Nahles will Bürgergeld: Vorsichtiges Abrücken von Hartz IV
Die SPD-Chefin ist für ein neues „Bürgergeld“, sagt aber nichts zur Höhe des Regelsatzes. Regelungen zur Sanktionspraxis bleiben unklar.
Auch die Regel, dass angespartes Vermögen bis auf einen kleinen Teil ausgegeben oder verkauft werden muss, ehe ein Anspruch auf Hartz IV entsteht, will Nahles ändern: „Wer lange gearbeitet hat, darf daher auch nicht gezwungen sein, seine Ersparnisse zu verbrauchen“, schreibt sie. „Erspartes muss großzügiger geschützt werden.“
„Die neue Grundsicherung muss ein Bürgergeld sein – ein Recht auf Teilhabe für alle Bürgerinnen und Bürger“, schließt der Beitrag. Im Berliner Regierungsviertel wurde ihr Artikel als eindeutige Abkehr der SPD von Hartz IV gelesen: „Wir dürfen und wir werden Hartz IV nicht abschaffen“, entgegnete Bundeswirtschaftsminister Peter Altmaier (CDU). „Solche Vorschläge sind hochgefährlich und schaden der Zukunft unseres Landes.“ Die Hartz-Reformen unter Gerhard Schröder seien richtig gewesen, so Altmaier gegenüber der Welt.
Allerdings erscheinen manche Passagen von Nahles’ Artikel wie eine Rechtfertigung der Hartz-IV-Regeln. So heißt es: „Es sind oft gar nicht die Leistungen selbst, die für Verdruss sorgen, sondern die erfahrenen Demütigungen und Stigmatisierungen.“ Dies lässt sich als Plädoyer für die Beibehaltung des jetzigen Hartz-IV-Regelsatzes von 416 Euro lesen, während gleichzeitig ein neues Wort für die Grundsicherung gefunden werden soll – das „Bürgergeld“.

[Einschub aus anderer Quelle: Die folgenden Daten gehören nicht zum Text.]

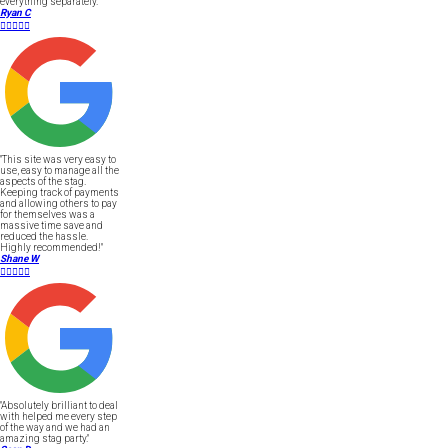
everything separately."
Ryan C





"This site was very easy to
use, easy to manage all the
aspects of the stag.
Keeping track of payments
and allowing others to pay
for themselves was a
massive time save and
reduced the hassle.
Highly recommended!"
Shane W





"Absolutely brilliant to deal
with helped me every step
of the way and we had an
amazing stag party."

Nahles hatte bereits auf dem Debattencamp der Sozialdemokraten am vorletzten Wochenende angekündigt: „Wir werden Hartz IV hinter uns lassen.“ Die SPD steht unter Zugzwang, nachdem Grünen-Chef Robert Habeck einen noch weiter reichenden Vorschlag zum Ende von Hartz IV gemacht hat. Demnach sollen Sanktionen gänzlich abgeschafft werden, auch der Regelsatz soll – in unbekannter Höhe – steigen. Die Linkspartei will einen Regelsatz von 560 Euro.
Kritik an Nahles’ Text kam am Wochenende von der FDP. Die SPD laufe den Grünen hinterher. Beide Parteien versprächen „Millionen an Sozialtransfers“, sagten aber nicht, „woher das Geld dafür kommen soll“, so der FDP-Vorsitzende Christian Lindner.